Axions may be produced thermally inside the cores of neutron stars (NSs), escape the stars due to their feeble interactions with matter, and subsequently convert into x rays in the magnetic fields surrounding the stars. We show that a recently discovered excess of hard x-ray emission in the 2–8 keV energy range from the nearby magnificent seven isolated NSs could be explained by this emission mechanism. These NSs are unique in that they had previously been expected to only produce observable flux in the UV and soft x-ray bands from thermal surface emission at temperatures $\sim 100\mathrm{eV}$. No conventional astrophysical explanation of the magnificent seven hard x-ray excess exists at present. We show that the hard x-ray excess may be consistently explained by an axionlike particle with mass $m_a\lesssim 2\times {10}^{-5}\mathrm{eV}$ and $g_{a\gamma \gamma }\times g_{\text{ann}}\in (2\times {10}^{-21},{10}^{-18}){\mathrm{GeV}}^{-1}$ at 95% confidence, accounting for both statistical and theoretical uncertainties, where $g_{a\gamma \gamma }$ ($g_{\text{ann}}$) is the axion-photon (axion-neutron) coupling constant.

Figure 1

The energy spectrum from 2 to 8 keV for NS J1856 as measured by combining PN, MOS, and Chandra data, with 68% statistical uncertainties [11]. We also show the best-fit axion model spectrum from a fit to this NS only, with the core temperature fixed to the central value in Table 1.

Figure 2

95% exclusion limit and best fit 1 and $2\sigma$ regions from a joint likelihood analysis over all of the M7 and combining PN, MOS, and Chandra data.
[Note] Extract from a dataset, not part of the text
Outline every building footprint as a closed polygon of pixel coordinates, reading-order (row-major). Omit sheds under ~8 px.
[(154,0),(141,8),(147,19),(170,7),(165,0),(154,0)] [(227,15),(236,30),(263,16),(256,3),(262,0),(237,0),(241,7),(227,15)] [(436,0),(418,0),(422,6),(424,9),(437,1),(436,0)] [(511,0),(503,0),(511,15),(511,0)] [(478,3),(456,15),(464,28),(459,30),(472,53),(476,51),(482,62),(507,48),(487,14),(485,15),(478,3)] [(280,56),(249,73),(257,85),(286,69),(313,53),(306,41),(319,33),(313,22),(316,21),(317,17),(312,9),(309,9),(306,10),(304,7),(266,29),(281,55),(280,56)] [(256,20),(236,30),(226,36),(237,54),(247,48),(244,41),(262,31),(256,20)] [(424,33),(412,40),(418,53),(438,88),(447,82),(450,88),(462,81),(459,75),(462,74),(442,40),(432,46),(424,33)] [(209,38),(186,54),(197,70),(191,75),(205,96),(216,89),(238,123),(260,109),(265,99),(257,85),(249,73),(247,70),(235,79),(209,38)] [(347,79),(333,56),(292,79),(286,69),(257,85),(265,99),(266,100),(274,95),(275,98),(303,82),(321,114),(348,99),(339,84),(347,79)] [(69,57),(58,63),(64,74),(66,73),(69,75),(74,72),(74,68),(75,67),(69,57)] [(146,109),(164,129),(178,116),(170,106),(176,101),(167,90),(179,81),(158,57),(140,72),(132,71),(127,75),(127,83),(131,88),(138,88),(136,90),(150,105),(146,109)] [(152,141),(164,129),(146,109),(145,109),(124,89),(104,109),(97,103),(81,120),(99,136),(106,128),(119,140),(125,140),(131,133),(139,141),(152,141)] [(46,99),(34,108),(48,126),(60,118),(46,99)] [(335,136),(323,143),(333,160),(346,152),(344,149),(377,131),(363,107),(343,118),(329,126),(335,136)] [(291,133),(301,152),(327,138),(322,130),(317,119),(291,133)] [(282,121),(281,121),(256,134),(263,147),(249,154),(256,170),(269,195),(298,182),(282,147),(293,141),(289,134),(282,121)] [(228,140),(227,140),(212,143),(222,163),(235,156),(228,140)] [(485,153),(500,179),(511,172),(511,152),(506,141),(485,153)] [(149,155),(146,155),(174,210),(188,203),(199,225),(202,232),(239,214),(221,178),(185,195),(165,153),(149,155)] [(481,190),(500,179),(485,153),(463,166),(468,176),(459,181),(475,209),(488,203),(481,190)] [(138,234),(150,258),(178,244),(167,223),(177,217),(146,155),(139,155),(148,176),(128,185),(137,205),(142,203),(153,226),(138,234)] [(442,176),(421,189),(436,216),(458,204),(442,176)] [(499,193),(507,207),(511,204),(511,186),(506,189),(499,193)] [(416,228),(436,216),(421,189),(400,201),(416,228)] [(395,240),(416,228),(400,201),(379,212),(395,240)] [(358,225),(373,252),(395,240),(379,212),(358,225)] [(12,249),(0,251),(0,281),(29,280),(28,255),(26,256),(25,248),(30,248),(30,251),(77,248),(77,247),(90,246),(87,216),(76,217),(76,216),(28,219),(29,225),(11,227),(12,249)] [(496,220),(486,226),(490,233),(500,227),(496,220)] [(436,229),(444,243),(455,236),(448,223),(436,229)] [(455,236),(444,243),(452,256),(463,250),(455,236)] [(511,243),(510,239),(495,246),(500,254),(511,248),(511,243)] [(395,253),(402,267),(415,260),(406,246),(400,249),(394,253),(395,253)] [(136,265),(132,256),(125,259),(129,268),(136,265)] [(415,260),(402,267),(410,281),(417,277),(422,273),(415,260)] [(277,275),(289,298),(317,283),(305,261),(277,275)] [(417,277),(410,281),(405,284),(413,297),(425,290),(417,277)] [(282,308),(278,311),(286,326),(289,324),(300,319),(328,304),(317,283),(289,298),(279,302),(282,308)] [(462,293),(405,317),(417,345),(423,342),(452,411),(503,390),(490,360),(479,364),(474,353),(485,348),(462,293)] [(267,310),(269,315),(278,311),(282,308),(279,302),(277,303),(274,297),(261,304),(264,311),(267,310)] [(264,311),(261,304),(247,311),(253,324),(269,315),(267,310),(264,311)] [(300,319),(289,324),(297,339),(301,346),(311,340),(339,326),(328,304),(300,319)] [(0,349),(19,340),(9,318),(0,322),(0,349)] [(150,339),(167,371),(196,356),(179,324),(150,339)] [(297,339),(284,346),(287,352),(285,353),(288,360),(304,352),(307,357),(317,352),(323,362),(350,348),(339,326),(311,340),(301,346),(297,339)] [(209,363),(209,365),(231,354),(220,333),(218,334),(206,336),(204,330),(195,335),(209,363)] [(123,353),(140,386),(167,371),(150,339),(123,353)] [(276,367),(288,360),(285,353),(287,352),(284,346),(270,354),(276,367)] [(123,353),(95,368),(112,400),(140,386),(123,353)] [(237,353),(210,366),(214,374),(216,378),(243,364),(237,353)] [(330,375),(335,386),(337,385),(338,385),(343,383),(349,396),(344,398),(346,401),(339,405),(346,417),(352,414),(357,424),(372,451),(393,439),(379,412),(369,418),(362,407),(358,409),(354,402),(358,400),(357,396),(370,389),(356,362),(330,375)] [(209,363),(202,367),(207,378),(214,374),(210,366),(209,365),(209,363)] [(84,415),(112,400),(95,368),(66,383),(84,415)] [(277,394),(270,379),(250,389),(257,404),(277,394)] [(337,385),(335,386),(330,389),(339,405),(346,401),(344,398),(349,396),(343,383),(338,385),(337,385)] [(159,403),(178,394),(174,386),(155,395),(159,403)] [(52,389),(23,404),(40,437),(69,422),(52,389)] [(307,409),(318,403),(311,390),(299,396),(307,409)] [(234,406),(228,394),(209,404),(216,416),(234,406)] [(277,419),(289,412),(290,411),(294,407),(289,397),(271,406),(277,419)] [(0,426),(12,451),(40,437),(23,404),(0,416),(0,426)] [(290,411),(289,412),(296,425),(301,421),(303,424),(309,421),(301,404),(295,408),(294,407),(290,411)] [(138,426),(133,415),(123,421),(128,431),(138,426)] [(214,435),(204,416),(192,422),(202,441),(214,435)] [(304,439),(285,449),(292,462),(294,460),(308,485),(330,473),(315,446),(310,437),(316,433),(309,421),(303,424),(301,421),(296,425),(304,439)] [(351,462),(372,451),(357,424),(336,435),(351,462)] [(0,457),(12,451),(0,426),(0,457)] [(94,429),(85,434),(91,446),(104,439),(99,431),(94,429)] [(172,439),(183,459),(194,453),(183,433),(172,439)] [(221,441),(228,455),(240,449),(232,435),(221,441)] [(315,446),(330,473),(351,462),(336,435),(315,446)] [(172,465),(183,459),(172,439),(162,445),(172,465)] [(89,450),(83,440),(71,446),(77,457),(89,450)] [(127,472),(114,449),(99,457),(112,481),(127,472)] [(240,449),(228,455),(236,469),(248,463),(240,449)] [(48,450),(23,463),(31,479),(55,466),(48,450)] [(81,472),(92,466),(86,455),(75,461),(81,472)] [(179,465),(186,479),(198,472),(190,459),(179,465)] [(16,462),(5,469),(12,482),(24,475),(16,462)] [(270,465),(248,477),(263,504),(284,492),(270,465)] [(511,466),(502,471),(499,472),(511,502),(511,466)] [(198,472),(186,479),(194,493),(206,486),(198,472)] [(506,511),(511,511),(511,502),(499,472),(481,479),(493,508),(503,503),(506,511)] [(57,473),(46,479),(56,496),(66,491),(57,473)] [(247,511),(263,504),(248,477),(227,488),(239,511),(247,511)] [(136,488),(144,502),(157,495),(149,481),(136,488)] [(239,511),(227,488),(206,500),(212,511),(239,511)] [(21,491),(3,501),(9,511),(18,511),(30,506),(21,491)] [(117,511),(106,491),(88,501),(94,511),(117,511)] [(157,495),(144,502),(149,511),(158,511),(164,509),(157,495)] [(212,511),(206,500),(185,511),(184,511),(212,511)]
We compare our result to existing limits from $\mathrm{CAST}2017+\mathrm{NS}$ cooling. All curves and regions continue to arbitrarily small $m_a$. Note that the QCD axion model is too weakly coupled to appear in this figure. Accounting for systematic uncertainties may allow for smaller values of $g_{a\gamma \gamma }{g}_{\text{ann}}$, by approximately an order of magnitude, as discussed in the Supplemental Material [64].

Figure 3

Best-fit intensities $I_{2–8}$ and $I_{4–8}$ for all M7. The green (yellow) bands indicate the 68% (95%) confidence intervals from the x-ray intensity measurements, with best-fit intensities marked by vertical green lines. Black and gray error bands denote the 68% and 95% confidence intervals for the axion model predictions at the global best-fit coupling $g_{a\gamma \gamma }{g}_{\text{ann}}$ and $m_a\ll {10}^{-5}\mathrm{eV}$, with uncertainties arising from uncertain aspects of the NSs.

Figure 4

As in Fig. 3 but for the best-fit core temperature $T_b^{\infty }$ for J1856 and J0420.